Pytorch tends to use much more GPU memory than Theano, and raises exception “cuda runtime error (2) : out of memory” quite often.

Usually I’d do:

  1. catch this exception
  2. reduce the batch size
  3. continue the training iteration after sleeping for a few seconds.

By doing this I expect I wouldn’t have to break the training process and re-start. The above procedure works fine in Theano, with this I can run the training for months when memory exception occurs sometime with big input.
However, for Pytorch this procedure doesn’t hold. Sometimes it works, other times Pytorch keep raising memory exception and the training process must be broken by Ctrl+C.

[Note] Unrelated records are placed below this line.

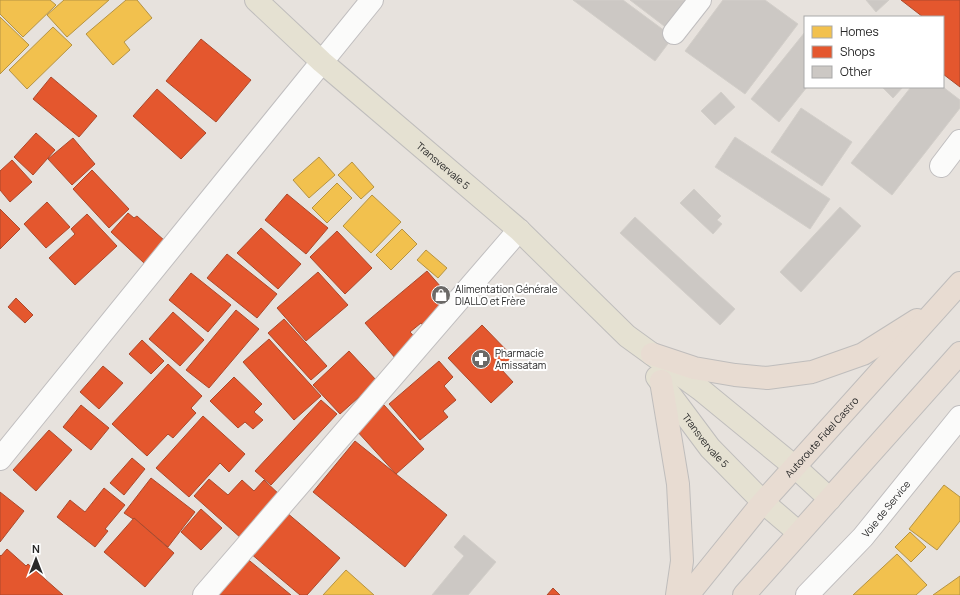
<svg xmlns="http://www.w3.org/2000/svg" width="960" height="595" font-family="Manrope,sans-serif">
<rect width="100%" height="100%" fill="#e7e2dd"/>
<g fill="#f2c14e" stroke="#b59343">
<path d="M0,0H50L56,5L23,37L0,14Z"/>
<path d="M64,0H109L67,37L47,15Z"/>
<path d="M126,0H137L152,18L124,42L130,50L113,65L86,34Z"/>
<path d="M0,17L29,45L0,74Z"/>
<path d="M53,27L72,45L27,89L9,70Z"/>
<path d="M319,157L335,175L309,198L293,180Z"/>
<path d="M352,162L374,187L361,199L338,175Z"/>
<path d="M337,183L352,198L327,223L312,208Z"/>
<path d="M372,195L401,222L371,253L343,226Z"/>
<path d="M402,229L417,244L391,270L376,255Z"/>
<path d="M426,250L447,268L438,278L417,260Z"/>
<path d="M944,485L960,497V521L937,550L909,529Z"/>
<path d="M910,532L926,547L911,562L895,547Z"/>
<path d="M897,554L927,585L916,595H853Z"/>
<path d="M346,570L374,595H323Z"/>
<path d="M960,576V595H933Z"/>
</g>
<g fill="#e4572e" stroke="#ac492c">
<path d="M901,0H960V87L943,74V17H923Z"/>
<path d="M201,39L251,80L216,122L166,81Z"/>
<path d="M51,77L97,116L79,137L33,99Z"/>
<path d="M157,89L206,133L181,159L133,116Z"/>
<path d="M36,133L55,150L33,175L14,157Z"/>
<path d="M73,138L95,164L72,185L48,159Z"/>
<path d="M12,160L32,182L10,202L0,190V171Z"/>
<path d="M92,170L129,209L109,228L73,189Z"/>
<path d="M287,194L328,228L306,254L265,220Z"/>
<path d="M47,202L70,227L46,248L24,224Z"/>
<path d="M0,209L20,229L0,249Z"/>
<path d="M128,213L134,218L137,216L165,241L144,263L111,232Z"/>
<path d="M87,214L117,246L75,285L49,258L75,234L71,229Z"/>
<path d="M261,228L301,264L278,289L237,253Z"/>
<path d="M337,231L372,268L345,294L310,257Z"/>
<path d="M227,254L277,294L257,318L207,278Z"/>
<path d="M427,271L455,303L425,328L421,323L410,332L418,341L396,359L365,323Z"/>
<path d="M318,272L348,305L306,341L277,308Z"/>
<path d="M191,273L231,305L208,332L169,300Z"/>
<path d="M16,298L33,315L25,323L8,307Z"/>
<path d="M236,310L259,329L209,388L186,370Z"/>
<path d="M173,312L204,340L180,366L149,339Z"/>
<path d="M284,319L327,366L311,380L268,333Z"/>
<path d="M482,325L513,357L501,369L513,382L491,403L448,358Z"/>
<path d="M269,339L321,396L294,420L243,362Z"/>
<path d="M142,340L164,361L151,374L129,354Z"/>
<path d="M349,351L377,381L340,414L313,385Z"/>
<path d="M439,361L453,377L444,386L456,400L443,411L448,417L420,440L389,404Z"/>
<path d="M168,364L202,396L191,408L196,413L173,438L168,434L147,456L112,424Z"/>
<path d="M103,366L123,383L99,409L80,392Z"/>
<path d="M234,377L262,404L254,412L263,420L253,429L245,422L238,428L210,401Z"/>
<path d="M321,400L337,414L271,485L255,471Z"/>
<path d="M81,405L109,428L91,450L63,427Z"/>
<path d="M384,405L424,449L396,474L356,430Z"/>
<path d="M203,416L245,454L229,472L220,463L189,497L156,468Z"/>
<path d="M49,430L72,450L36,491L13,470Z"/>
<path d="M355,441L447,515L405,567L313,492Z"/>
<path d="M132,458L145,469L124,495L110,483Z"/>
<path d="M151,478L195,512L168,547L134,518L133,519L124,513Z"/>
<path d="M209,479L228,495L242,480L254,491L264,480L282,497L242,539L194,496Z"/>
<path d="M104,488L125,505L105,529L108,531L95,547L57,517L70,500L85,512Z"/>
<path d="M0,492L24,511L0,542Z"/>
<path d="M201,509L222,528L201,550L181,532Z"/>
<path d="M286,512L340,558L307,595H300L250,553Z"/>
<path d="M134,518L174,553L145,587L104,552Z"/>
<path d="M7,549L26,566L28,564L63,595H0V555L1,556Z"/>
<path d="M245,557L291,595H214Z"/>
<path d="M553,588L560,595H547Z"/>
</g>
<g fill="#ccc8c4" stroke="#d2cec9">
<path d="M573,0H623L673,37L655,61Z"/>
<path d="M630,0H689L668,29Z"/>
<path d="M723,0H765L798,24L745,94L685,51Z"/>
<path d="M866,0H889L876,12Z"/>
<path d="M805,32V87H807L779,122L751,99Z"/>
<path d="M882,87H903L893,98Z"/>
<path d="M911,87H943L960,100V108L892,195L851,163Z"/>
<path d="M721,92L735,107L715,125L701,111Z"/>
<path d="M801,108L852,142L822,186L771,152Z"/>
<path d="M735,137L830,199L810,229L715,167Z"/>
<path d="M694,189L721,216L717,220L722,224L713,234L680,203Z"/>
<path d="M840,207L861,226L801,292L780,272Z"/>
<path d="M635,217L735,309L720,325L620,233Z"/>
<path d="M464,535L496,562L468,595H432L464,556L454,547Z"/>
</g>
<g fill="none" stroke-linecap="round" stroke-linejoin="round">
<g stroke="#c0bebf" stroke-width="24">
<g id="minor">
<path d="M674,33L700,0"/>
<path d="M941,166L960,141"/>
<path d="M0,459L372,0"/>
<path d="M204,595L519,230"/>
<path id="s1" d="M807,595L863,537L960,417"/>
</g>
</g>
<g stroke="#bfbdbc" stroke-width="24">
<g id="major">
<path id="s2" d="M256,0L322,62L519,230L627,336L700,389L795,467L830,499"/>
<path id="s3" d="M657,377L710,448L763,502L799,533"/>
</g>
</g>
<g stroke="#bfbdbc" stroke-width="24">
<g id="highway">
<path d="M652,354L694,368L735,375L767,378L812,372L863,354L917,320"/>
<path d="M661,381L678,484L682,561L677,595"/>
<path id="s4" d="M688,595L763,502L960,283"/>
<path d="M744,595L960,353"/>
</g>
</g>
<use href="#minor" stroke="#fbfbfa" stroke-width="22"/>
<use href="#major" stroke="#e5e1d2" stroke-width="22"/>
<use href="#highway" stroke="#e8dcd2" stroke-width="22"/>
</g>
<defs>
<g id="shop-disc" transform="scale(1)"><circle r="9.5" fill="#6b6967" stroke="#fff"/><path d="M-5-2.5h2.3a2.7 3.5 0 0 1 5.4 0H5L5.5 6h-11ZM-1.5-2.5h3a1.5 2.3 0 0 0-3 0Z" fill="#fff"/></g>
<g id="pharmacy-disc" transform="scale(1)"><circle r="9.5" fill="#6b6967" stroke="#fff"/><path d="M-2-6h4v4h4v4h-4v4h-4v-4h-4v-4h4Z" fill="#fff"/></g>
</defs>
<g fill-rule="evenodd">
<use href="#shop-disc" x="441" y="295"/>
<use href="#pharmacy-disc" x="481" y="359"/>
</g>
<g text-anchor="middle" stroke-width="4" stroke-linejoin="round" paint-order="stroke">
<g font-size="10" fill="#282828" stroke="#fff">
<text dy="4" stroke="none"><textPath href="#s2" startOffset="250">Transvervale 5</textPath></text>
<text dy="4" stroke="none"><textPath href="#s4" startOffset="207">Autoroute Fidel Castro</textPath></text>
<text dy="4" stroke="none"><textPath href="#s3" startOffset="80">Transvervale 5</textPath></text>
<text dy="4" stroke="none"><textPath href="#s1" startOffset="117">Voie de Service</textPath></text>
</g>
<g font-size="10" fill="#282828" stroke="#fff" text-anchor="start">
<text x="455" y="293">Alimentation Générale<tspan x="455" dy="12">DIALLO et Frère</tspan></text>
<text x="495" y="357">Pharmacie<tspan x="495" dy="12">Amissatam</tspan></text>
</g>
</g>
<rect x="804" y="16" width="140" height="72" fill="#ffffff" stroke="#a9a9a9"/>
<rect x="812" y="26" width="20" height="12" fill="#f2c14e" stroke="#a9a9a9"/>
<text x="840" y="36" font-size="12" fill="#282828">Homes</text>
<rect x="812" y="46" width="20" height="12" fill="#e4572e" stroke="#a9a9a9"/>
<text x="840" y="56" font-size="12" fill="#282828">Shops</text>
<rect x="812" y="66" width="20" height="12" fill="#ccc8c4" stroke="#a9a9a9"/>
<text x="840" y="76" font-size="12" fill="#282828">Other</text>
<g transform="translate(36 559)" stroke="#ffffff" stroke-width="3" paint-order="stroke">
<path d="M0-3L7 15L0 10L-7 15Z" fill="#282828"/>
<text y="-6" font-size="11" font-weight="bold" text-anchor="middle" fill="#282828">N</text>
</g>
</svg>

I’ve tried sleeping for longer time up to 10 seconds, and call torch.cuda.empty_cache() but the problem remains.

This is annoying because either I’ve to check the training status manually all the time, or a separate “watch dog” process has to be designed.

So, is there any official recommendation for handling this exception properly?

2 Likes

If when OOM occurs you are still holding onto references (explicitly or internally) to graphs and/or tensors, they will continue occupy memory. Occupied memory is not free-able by empty_cache().

Perhaps manually del the relevant variables will help. But I’m not sure catching OOM like this won’t have other downsides.

No official solution for such a long time?

Any solution to this issue?

You could try the approach from FairSeq in this thread.

Thanks, actually I met the problem mentioned here:

When I tried to clear the grad after the exception, another Exception was raised when calling zero_grad().